Advocates urge countries to suspend arms sales to Israel after top UN court says risk of genocide in Gaza plausible.
Rights advocates and legal experts have welcomed the International Court of Justice’s (ICJ) decision ordering Israel to take “all measures within its power” to prevent acts that could amount to genocide against Palestinians in the Gaza Strip.
While it stopped short of explicitly demanding a ceasefire, the top court of the United Nations on Friday acknowledged there is a plausible risk of genocide in the bombarded Palestinian enclave and refused to dismiss the case brought by South Africa.
“It’s a huge defeat for Israel — one of the biggest defeats … in the past 75 years,” said Raed Jarrar, advocacy director at Democracy for the Arab World Now (DAWN), a think tank in Washington, DC.
But the ruling “goes beyond Israel” alone, Jarrar told media, as it highlights countries’ legal and political obligations to take action to prevent the alleged genocide unfolding in Gaza.
The ICJ’s decision in The Hague also spurred renewed calls to suspend weapons transfers to the Israeli government, which advocates say amount to complicity and violate international law. That includes arms shipments from the United States, Israel’s foremost backer.
“It’s a watershed moment where the United States government is put on notice that they cannot continue their blank-cheque policies with Israel,” Jarrar said.
“The US can’t and should not continue its arms transfers with Israel now.”
However, US President Joe Biden has rejected those efforts while bolstering assistance to the Israeli government.
After Israel began the Gaza war on October 7, following an attack by Hamas that killed more than 1,100 people in southern Israel, the Biden administration sent a request to Congress to approve a $14bn foreign aid package for Israel, the bulk of which would be military assistance.
The US government also twice bypassed Congress to provide thousands of artillery shells to the country as it continued to bombard Gaza. Israeli attacks have killed more than 26,000 Palestinians to date and decimated the coastal territory.
Yet, despite reports and investigations that showed US weapons were used in Israeli bombings that killed Palestinian civilians in Gaza, attempts to pressure Washington to end the transfers or determine whether the arms are being deployed in rights abuses have failed.
“We have been telling the Biden administration that this is not just a goodwill gesture” to end the transfer of weapons to Israel, said DAWN’s Jarrar, explaining that Washington has obligations under international and US law.
Not a ‘goodwill gesture’
“This is something that they have to think about very seriously because the United States as a government is implicated in these war crimes, and US officials are also implicated,” Jarrar said. “They have to take today’s order [from the ICJ] very seriously.”
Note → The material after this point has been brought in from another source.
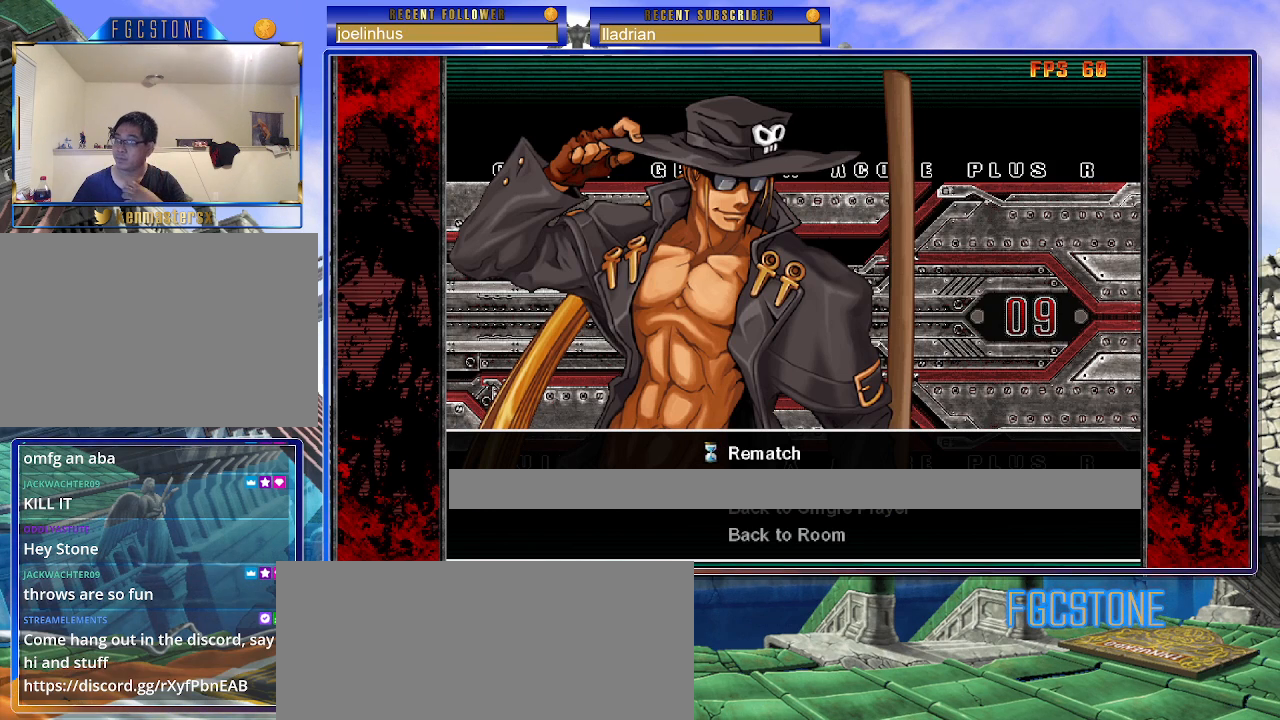
{"buttons": [], "events": []}
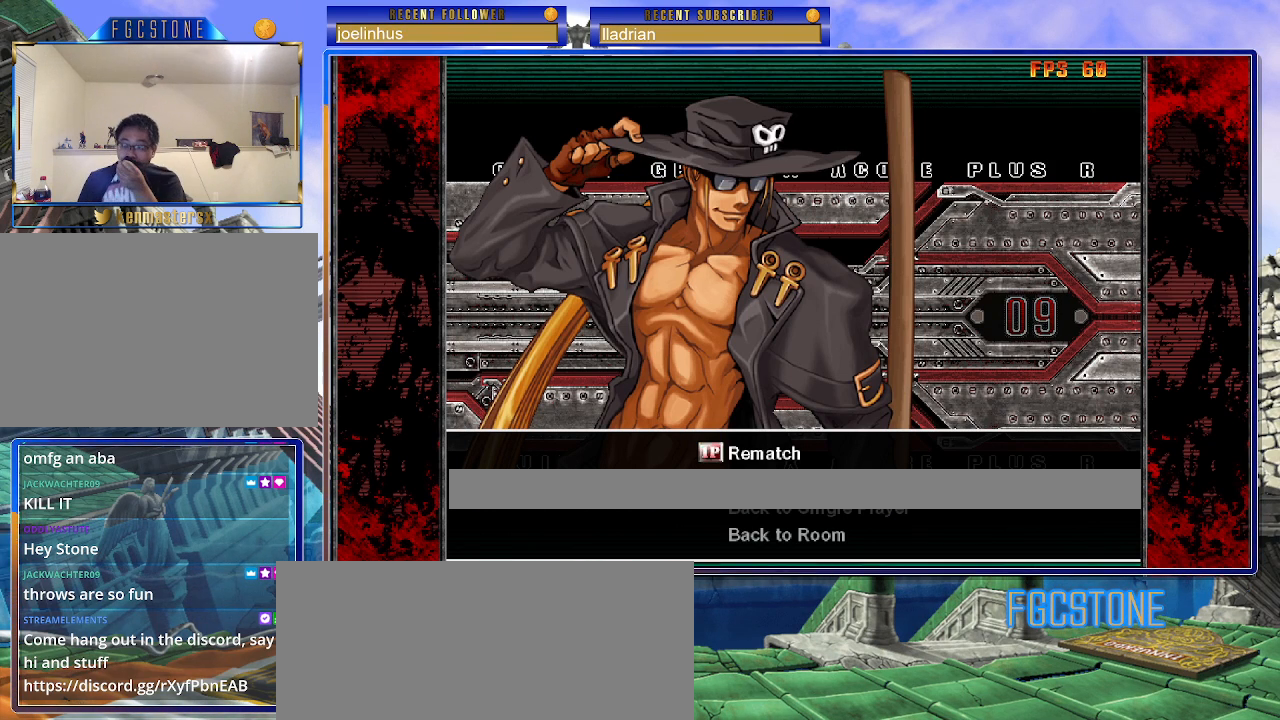
{"buttons": [], "events": []}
Among other countries, Canada and the United Kingdom faced growing pressure on Friday following the ICJ’s decision. Both nations are state parties to the Arms Trade Treaty, a UN pact that seeks to regulate the flow of weapons globally and prevent them from being used in violations of international law and human rights.
It prohibits parties from greenlighting arms transfers “if [they have] knowledge at the time of authorization that the arms or items would be used in the commission of genocide, crimes against humanity, grave breaches of the Geneva Conventions of 1949, attacks directed against civilian objects or civilians protected as such, or other war crimes”.
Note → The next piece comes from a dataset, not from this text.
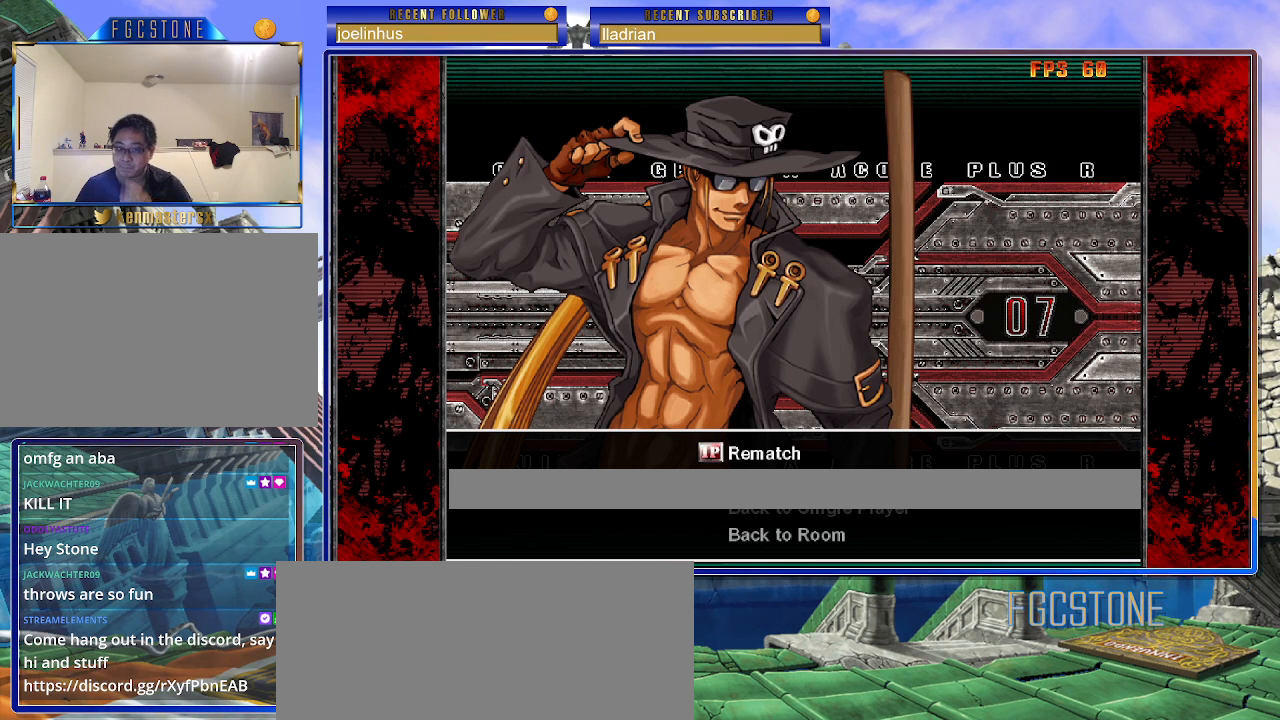
{"buttons": [], "events": [[100, "P", "down"], [167, "P", "up"]]}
The UK has licensed more than 474 million pounds ($602m) worth of military exports to Israel since 2015, according to Human Rights Watch (HRW), and it “provides approximately 15% of the components in the F-35 stealth bomber aircraft currently being used in Gaza”.
Pressed on UK arms exports to Israel in November, Defence Secretary Grant Shapps said the country’s “defence exports to Israel are relatively small — just 42 million pounds [$53m] last year”. The weapons also “go through a very strict criteria before anything is exported”, Shapps said, according to a parliamentary transcript.
But on Friday, Yasmine Ahmed, the UK director at HRW, said the ICJ’s provisional order should push the UK government to “halt arms exports to Israel with immediate effect”. “There is NO question,” she wrote on social media.
“The Court found a plausible risk of genocide & the UK has an obligation to prevent genocide & not be complicit.”
That obligation stems from the UN’s 1948 Convention on the Prevention and Punishment of the Crime of Genocide — commonly known as the Genocide Convention. The US, the UK and Canada are among 153 countries that are parties to the treaty.
It confirms “that genocide, whether committed in time of peace or in time of war, is a crime under international law which they undertake to prevent and to punish”.
South Africa invoked this “obligation to prevent genocide” when it brought its case to the ICJ, and the court on Friday recognised that it had standing under the Genocide Convention. The treaty also states that “complicity in genocide” is punishable.
“If you’re supplying arms to a country where you know the arms may be used for criminal purposes, then you may become complicit in those crimes,” said Geoffrey Nice, a UK lawyer who led the prosecution of Slobodan Milosevic at the International Criminal Tribunal for the former Yugoslavia.